*** Block opens ***
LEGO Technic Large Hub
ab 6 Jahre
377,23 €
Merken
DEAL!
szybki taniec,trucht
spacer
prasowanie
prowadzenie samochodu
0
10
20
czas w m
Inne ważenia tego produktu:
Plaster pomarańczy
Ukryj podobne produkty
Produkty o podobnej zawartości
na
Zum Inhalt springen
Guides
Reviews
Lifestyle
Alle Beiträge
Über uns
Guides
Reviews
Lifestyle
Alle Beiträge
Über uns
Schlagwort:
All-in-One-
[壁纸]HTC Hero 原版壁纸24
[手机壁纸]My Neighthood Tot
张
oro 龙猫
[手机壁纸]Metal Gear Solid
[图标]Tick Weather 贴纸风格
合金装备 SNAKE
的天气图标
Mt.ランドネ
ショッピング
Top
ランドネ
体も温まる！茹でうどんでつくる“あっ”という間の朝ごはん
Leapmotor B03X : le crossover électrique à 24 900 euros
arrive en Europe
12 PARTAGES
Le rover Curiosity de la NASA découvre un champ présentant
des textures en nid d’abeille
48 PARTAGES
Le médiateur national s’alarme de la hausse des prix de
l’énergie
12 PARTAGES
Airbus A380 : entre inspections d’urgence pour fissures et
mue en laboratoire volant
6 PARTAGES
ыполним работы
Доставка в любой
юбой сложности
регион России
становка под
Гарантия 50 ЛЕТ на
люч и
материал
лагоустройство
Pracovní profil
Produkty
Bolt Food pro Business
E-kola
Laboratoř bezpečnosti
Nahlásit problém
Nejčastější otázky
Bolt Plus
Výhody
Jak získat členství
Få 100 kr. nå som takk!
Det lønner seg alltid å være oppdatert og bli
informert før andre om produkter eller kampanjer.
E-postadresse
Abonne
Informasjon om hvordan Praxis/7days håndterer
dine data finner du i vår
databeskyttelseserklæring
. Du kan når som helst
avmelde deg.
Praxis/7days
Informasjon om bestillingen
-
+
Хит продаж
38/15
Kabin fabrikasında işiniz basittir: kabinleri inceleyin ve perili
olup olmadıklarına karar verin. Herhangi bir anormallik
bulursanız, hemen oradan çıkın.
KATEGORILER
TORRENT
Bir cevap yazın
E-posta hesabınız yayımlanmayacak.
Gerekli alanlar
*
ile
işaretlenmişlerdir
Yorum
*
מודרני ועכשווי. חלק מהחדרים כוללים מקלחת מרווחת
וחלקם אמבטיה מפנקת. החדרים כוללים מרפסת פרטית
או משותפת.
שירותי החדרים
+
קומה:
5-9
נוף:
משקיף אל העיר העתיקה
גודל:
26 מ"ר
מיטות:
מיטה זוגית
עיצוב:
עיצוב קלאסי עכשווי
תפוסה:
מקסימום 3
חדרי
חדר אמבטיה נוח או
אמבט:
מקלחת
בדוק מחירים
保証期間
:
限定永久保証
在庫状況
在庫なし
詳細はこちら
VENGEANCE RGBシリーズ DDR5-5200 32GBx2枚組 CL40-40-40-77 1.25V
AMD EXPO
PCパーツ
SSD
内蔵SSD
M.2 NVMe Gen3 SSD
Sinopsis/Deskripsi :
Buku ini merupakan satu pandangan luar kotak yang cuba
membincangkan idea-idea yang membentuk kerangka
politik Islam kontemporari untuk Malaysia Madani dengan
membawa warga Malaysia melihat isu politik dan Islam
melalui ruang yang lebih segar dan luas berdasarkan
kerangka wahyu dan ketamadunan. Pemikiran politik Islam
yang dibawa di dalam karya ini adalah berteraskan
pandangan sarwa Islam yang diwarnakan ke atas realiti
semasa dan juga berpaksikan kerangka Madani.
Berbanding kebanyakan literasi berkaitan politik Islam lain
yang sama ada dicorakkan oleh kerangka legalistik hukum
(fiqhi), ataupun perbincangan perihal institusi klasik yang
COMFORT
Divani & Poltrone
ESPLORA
*** Block closes ***
* AIM OF THE TASK
Rewrite every line of the rows above as one numbered list, omitting any blank lines.

* TASK SOLUTION
1. LEGO Technic Large Hub
2. ab 6 Jahre
3. 377,23 €
4. Merken
5. DEAL!
6. szybki taniec,trucht
7. spacer
8. prasowanie
9. prowadzenie samochodu
10. 0
11. 10
12. 20
13. czas w m
14. Inne ważenia tego produktu:
15. Plaster pomarańczy
16. Ukryj podobne produkty
17. Produkty o podobnej zawartości
18. na
19. Zum Inhalt springen
20. Guides
21. Reviews
22. Lifestyle
23. Alle Beiträge
24. Über uns
25. Guides
26. Reviews
27. Lifestyle
28. Alle Beiträge
29. Über uns
30. Schlagwort:
31. All-in-One-
32. [壁纸]HTC Hero 原版壁纸24
33. [手机壁纸]My Neighthood Tot
34. 张
35. oro 龙猫
36. [手机壁纸]Metal Gear Solid
37. [图标]Tick Weather 贴纸风格
38. 合金装备 SNAKE
39. 的天气图标
40. Mt.ランドネ
41. ショッピング
42. Top
43. ランドネ
44. 体も温まる！茹でうどんでつくる“あっ”という間の朝ごはん
45. Leapmotor B03X : le crossover électrique à 24 900 euros
46. arrive en Europe
47. 12 PARTAGES
48. Le rover Curiosity de la NASA découvre un champ présentant
49. des textures en nid d’abeille
50. 48 PARTAGES
51. Le médiateur national s’alarme de la hausse des prix de
52. l’énergie
53. 12 PARTAGES
54. Airbus A380 : entre inspections d’urgence pour fissures et
55. mue en laboratoire volant
56. 6 PARTAGES
57. ыполним работы
58. Доставка в любой
59. юбой сложности
60. регион России
61. становка под
62. Гарантия 50 ЛЕТ на
63. люч и
64. материал
65. лагоустройство
66. Pracovní profil
67. Produkty
68. Bolt Food pro Business
69. E-kola
70. Laboratoř bezpečnosti
71. Nahlásit problém
72. Nejčastější otázky
73. Bolt Plus
74. Výhody
75. Jak získat členství
76. Få 100 kr. nå som takk!
77. Det lønner seg alltid å være oppdatert og bli
78. informert før andre om produkter eller kampanjer.
79. E-postadresse
80. Abonne
81. Informasjon om hvordan Praxis/7days håndterer
82. dine data finner du i vår
83. databeskyttelseserklæring
84. . Du kan når som helst
85. avmelde deg.
86. Praxis/7days
87. Informasjon om bestillingen
88. -
89. +
90. Хит продаж
91. 38/15
92. Kabin fabrikasında işiniz basittir: kabinleri inceleyin ve perili
93. olup olmadıklarına karar verin. Herhangi bir anormallik
94. bulursanız, hemen oradan çıkın.
95. KATEGORILER
96. TORRENT
97. Bir cevap yazın
98. E-posta hesabınız yayımlanmayacak.
99. Gerekli alanlar
100. *
101. ile
102. işaretlenmişlerdir
103. Yorum
104. *
105. מודרני ועכשווי. חלק מהחדרים כוללים מקלחת מרווחת
106. וחלקם אמבטיה מפנקת. החדרים כוללים מרפסת פרטית
107. או משותפת.
108. שירותי החדרים
109. +
110. קומה:
111. 5-9
112. נוף:
113. משקיף אל העיר העתיקה
114. גודל:
115. 26 מ"ר
116. מיטות:
117. מיטה זוגית
118. עיצוב:
119. עיצוב קלאסי עכשווי
120. תפוסה:
121. מקסימום 3
122. חדרי
123. חדר אמבטיה נוח או
124. אמבט:
125. מקלחת
126. בדוק מחירים
127. 保証期間
128. :
129. 限定永久保証
130. 在庫状況
131. 在庫なし
132. 詳細はこちら
133. VENGEANCE RGBシリーズ DDR5-5200 32GBx2枚組 CL40-40-40-77 1.25V
134. AMD EXPO
135. PCパーツ
136. SSD
137. 内蔵SSD
138. M.2 NVMe Gen3 SSD
139. Sinopsis/Deskripsi :
140. Buku ini merupakan satu pandangan luar kotak yang cuba
141. membincangkan idea-idea yang membentuk kerangka
142. politik Islam kontemporari untuk Malaysia Madani dengan
143. membawa warga Malaysia melihat isu politik dan Islam
144. melalui ruang yang lebih segar dan luas berdasarkan
145. kerangka wahyu dan ketamadunan. Pemikiran politik Islam
146. yang dibawa di dalam karya ini adalah berteraskan
147. pandangan sarwa Islam yang diwarnakan ke atas realiti
148. semasa dan juga berpaksikan kerangka Madani.
149. Berbanding kebanyakan literasi berkaitan politik Islam lain
150. yang sama ada dicorakkan oleh kerangka legalistik hukum
151. (fiqhi), ataupun perbincangan perihal institusi klasik yang
152. COMFORT
153. Divani & Poltrone
154. ESPLORA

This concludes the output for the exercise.